ABOUT THIS EXERCISE:
Please transcribe the data below in full, word for word, without the images.

DATA BELOW:
.....

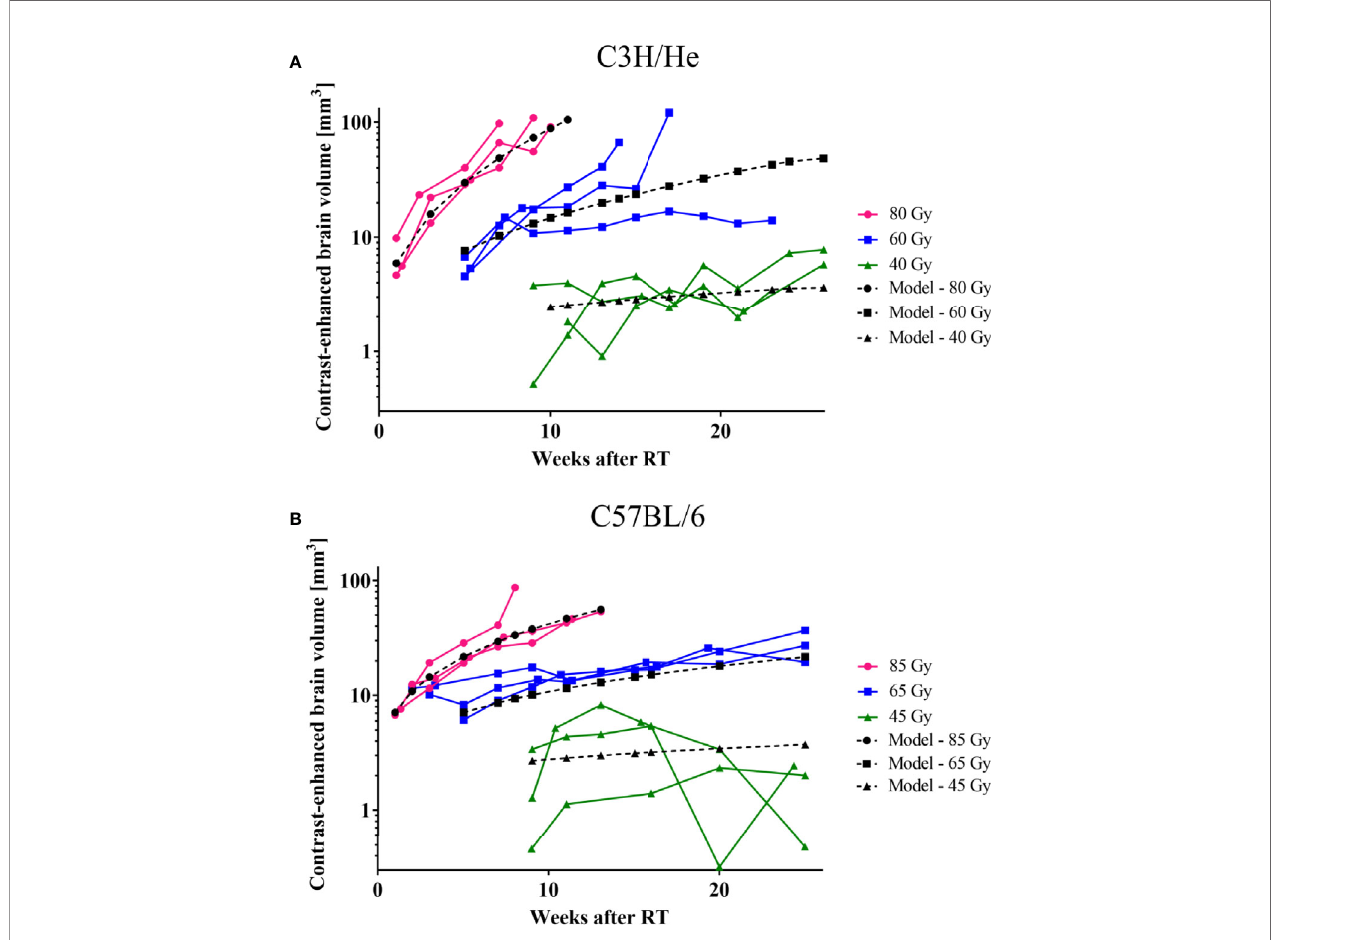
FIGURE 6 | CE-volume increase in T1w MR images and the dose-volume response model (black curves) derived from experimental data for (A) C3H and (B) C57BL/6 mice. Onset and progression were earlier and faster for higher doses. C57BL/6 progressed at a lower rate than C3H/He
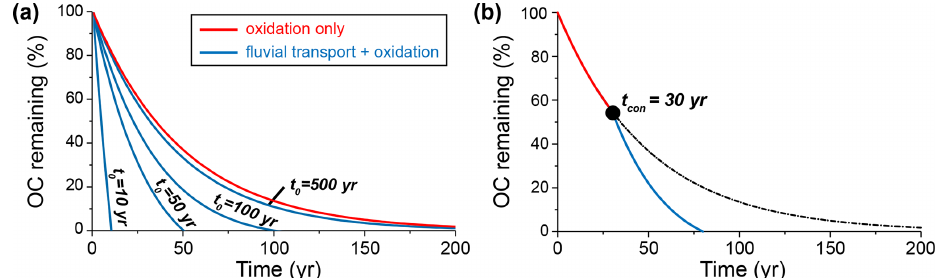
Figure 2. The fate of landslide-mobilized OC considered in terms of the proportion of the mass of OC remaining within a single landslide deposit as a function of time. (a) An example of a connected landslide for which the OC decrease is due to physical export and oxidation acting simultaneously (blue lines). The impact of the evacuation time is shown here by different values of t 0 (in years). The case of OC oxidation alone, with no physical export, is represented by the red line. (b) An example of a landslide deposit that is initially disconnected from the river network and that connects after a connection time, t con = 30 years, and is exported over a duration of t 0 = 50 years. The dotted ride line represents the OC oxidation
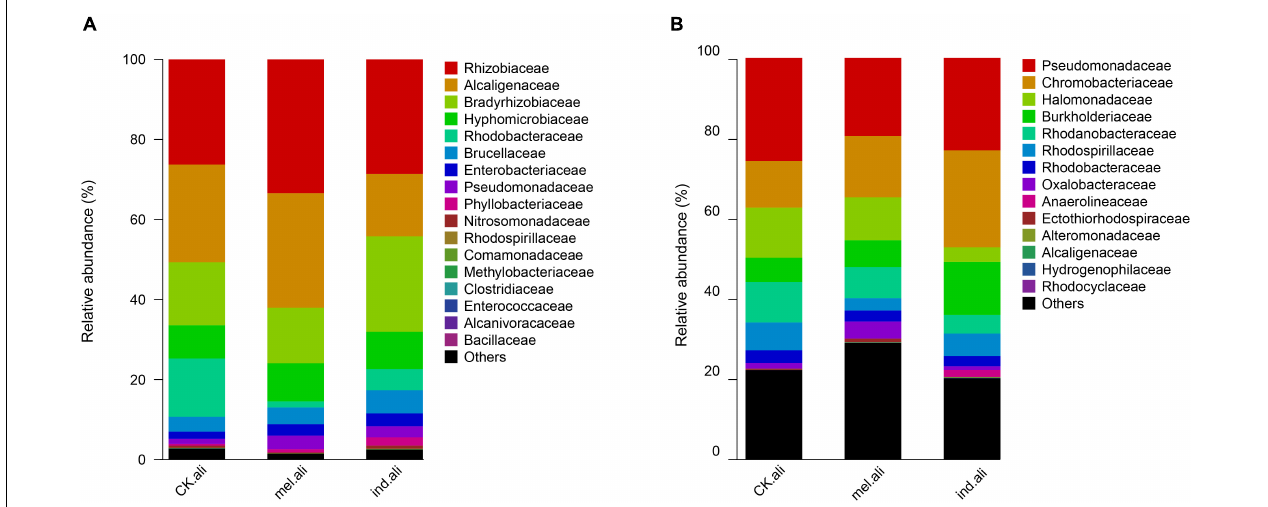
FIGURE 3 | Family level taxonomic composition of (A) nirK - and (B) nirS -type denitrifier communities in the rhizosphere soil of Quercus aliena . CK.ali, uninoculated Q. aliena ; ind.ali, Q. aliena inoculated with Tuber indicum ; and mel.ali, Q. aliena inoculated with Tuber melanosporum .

.....

SOLUTION FOR THIS PROBLEM:
FIGURE 6 | CE-volume increase in T1w MR images and the dose-volume response model (black curves) derived from experimental data for (A) C3H and (B) C57BL/6 mice. Onset and progression were earlier and faster for higher doses. C57BL/6 progressed at a lower rate than C3H/He
Figure 2. The fate of landslide-mobilized OC considered in terms of the proportion of the mass of OC remaining within a single landslide deposit as a function of time. (a) An example of a connected landslide for which the OC decrease is due to physical export and oxidation acting simultaneously (blue lines). The impact of the evacuation time is shown here by different values of t 0 (in years). The case of OC oxidation alone, with no physical export, is represented by the red line. (b) An example of a landslide deposit that is initially disconnected from the river network and that connects after a connection time, t con = 30 years, and is exported over a duration of t 0 = 50 years. The dotted ride line represents the OC oxidation
FIGURE 3 | Family level taxonomic composition of (A) nirK - and (B) nirS -type denitrifier communities in the rhizosphere soil of Quercus aliena . CK.ali, uninoculated Q. aliena ; ind.ali, Q. aliena inoculated with Tuber indicum ; and mel.ali, Q. aliena inoculated with Tuber melanosporum .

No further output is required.